Kids are miraculous, magical and beautiful — but they are also tiny terrors. As soon as a baby starts to learn how to move, you need to protect your home and belongings. Toddlers and young kids are agents of chaos; they might know that there are rules, but as soon as your back is turned, they have no law but their own.
Okay — that might be a bit dramatic.
But in truth, kids can do some serious damage to your home and belongings. It isn’t exactly their fault — but that doesn’t mean you should let it continue. If you are constantly dealing with damage from your little ones, here’s a brief guide to why it’s happening, how to stop it and where to find affordable, handy help.
Common Childhood Damage
As much as you might suspect that your kid is unique in the cruelties they commit on your house and home, the truth is that most kids do the same type of damage to their environments. Here are the most common forms of damage you’ll find in a home ruled by a tiny terror:
Things ripped off walls. Younger kids are especially guilty of grabbing anything they can and pulling — which includes wall hangings, towel holders, shelves and more.

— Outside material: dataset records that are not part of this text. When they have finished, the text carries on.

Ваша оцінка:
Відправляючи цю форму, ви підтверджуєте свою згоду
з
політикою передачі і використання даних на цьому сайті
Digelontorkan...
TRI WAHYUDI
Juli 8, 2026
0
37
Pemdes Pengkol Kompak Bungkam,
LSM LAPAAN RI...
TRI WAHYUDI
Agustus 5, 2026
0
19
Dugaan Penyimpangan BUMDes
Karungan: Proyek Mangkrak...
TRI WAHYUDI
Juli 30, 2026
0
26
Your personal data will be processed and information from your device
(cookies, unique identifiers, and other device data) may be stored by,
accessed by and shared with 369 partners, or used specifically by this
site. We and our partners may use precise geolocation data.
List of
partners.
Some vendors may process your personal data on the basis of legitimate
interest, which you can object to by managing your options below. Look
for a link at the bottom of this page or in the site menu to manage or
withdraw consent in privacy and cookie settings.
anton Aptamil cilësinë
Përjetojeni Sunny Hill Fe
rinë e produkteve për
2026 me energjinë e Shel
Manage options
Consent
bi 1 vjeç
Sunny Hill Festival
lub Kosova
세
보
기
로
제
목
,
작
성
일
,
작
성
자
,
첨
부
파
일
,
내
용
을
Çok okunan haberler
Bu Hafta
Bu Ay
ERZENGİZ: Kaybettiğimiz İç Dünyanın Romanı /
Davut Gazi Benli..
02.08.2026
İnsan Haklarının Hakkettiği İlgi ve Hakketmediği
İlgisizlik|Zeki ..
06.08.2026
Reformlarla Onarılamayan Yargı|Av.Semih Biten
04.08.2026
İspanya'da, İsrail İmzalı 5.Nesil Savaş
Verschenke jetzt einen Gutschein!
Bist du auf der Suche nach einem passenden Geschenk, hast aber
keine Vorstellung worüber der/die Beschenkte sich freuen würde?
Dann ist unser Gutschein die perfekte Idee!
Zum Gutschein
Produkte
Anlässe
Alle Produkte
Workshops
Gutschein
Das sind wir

Most often, this damages the item grabbed and pulled, but it can scuff and dent the walls, too.
Holes in walls. due to the grab-and-pull method, accidental roughness or intentional childhood rage, holes often appear in homes with kids and teens.
Drawings on walls. You can draw on paper — why can’t you draw on walls? Some families allow kids to paint and draw on certain walls and tables, but if you don’t want childish markings on your walls, you need to make some strict rules.
Things flushed. The toilet is a fascinating appliance in the home, and kids often have access to it well before they know how it works and why. Perhaps in scientific endeavors, kids will flush their toys, clothing or an overabundance of TP with disastrous effects.
Torn window screens. It is kind of funny when pets and kids careen into screens without knowing they exist; it’s less funny when their antics rip holes in the screens, requiring expensive replacement.
Often, this damage is a result of growing up. Kids learn largely by doing, and an education is never free. If your kids don’t seem malicious in their actions, it’s wise for you to have a local Denver sheetrock repair specialist on speed dial and continue to communicate openly with your kids about actions and consequences. However, if it seems like your kids are being destructive on purpose, you could have a big problem.
Why Destructive Behaviors Develop
Most kids will grow out of their destructive phase as they gain coordination and become more aware of their surroundings and the house rules. Unfortunately, some kids don’t. Destructive behaviors typically develop in children as a coping mechanism; they aren’t sure how to react to their surroundings, so they break and smash to release their emotions. Just as you might feel an immediate release from throwing your phone across the room, kids feel better when they knock a vase off a bookshelf or smash a toy to smithereens.
While other children are learning safer, healthier ways to cope, your kid might be destructive because:
They have a low frustration tolerance. Most kids eventually age out of their low frustration tolerance, but some who lack the skills to handle frustration continue to lash out into their teens (and even adulthood). You should try to teach your child patience from an early age and avoid surprising your child in any way.
They are trying to be intimidating. Kids lack a significant amount of power over their lives. In a bid to regain some control, they might be destructive, attempting to scare you or others into doing what they want. You shouldn’t allow this tactic to work. If you are frightened of your child, you should seek professional help from a child or family psychologist.
They want payback. This is the other side of the intimidation coin; feeling powerless over what has happened to them, kids break things — especially things they know have a significance to those who have wronged them. Again, you cannot let kids feel success after this behavior; stay calm and keep them accountable for their actions by garnishing allowance or grounding them.
If there is one golden rule for parenting, it’s this: Communication is key. When a child is being overly destructive, you need to talk to them about their behavior, communicating calmly and honestly about established rules and consequences. You shouldn’t be afraid to seek out professional help if you are overwhelmed.